• ASSIGNMENT:
Switch "hot honey" to "chili honey" in the text of all the rows and keep everything else as it is. Leave the pictures out of your answer.

• Entries taken from a collection:
=== Section Start ===

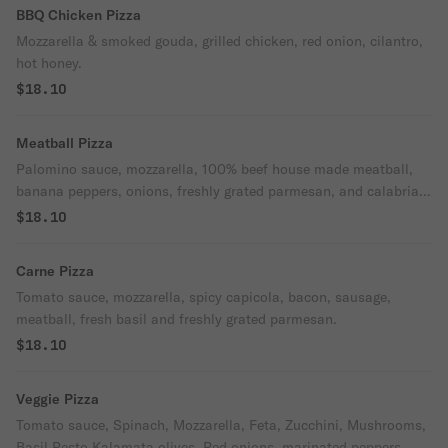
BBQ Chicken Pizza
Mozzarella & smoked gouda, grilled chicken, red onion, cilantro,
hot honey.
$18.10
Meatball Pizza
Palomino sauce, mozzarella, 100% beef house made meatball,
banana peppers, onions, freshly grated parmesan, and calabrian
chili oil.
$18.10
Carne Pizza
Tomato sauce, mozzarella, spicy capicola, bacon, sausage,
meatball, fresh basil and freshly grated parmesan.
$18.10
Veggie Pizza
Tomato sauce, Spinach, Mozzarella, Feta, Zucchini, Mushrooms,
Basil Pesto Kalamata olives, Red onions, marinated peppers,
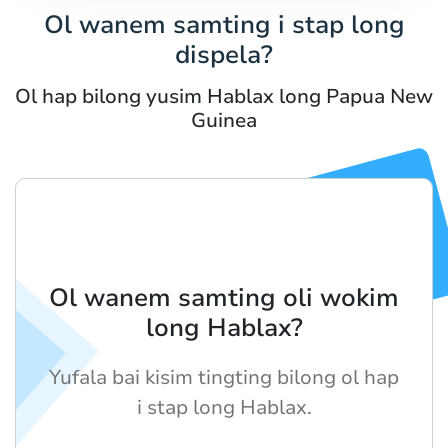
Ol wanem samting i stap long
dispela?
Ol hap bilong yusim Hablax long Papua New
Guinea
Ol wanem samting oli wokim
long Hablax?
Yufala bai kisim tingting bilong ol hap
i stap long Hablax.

=== Section End ===

• ANSWER SPACE:
BBQ Chicken Pizza
Mozzarella & smoked gouda, grilled chicken, red onion, cilantro,
chili honey.
$18.10
Meatball Pizza
Palomino sauce, mozzarella, 100% beef house made meatball,
banana peppers, onions, freshly grated parmesan, and calabrian
chili oil.
$18.10
Carne Pizza
Tomato sauce, mozzarella, spicy capicola, bacon, sausage,
meatball, fresh basil and freshly grated parmesan.
$18.10
Veggie Pizza
Tomato sauce, Spinach, Mozzarella, Feta, Zucchini, Mushrooms,
Basil Pesto Kalamata olives, Red onions, marinated peppers,
Ol wanem samting i stap long
dispela?
Ol hap bilong yusim Hablax long Papua New
Guinea
Ol wanem samting oli wokim
long Hablax?
Yufala bai kisim tingting bilong ol hap
i stap long Hablax.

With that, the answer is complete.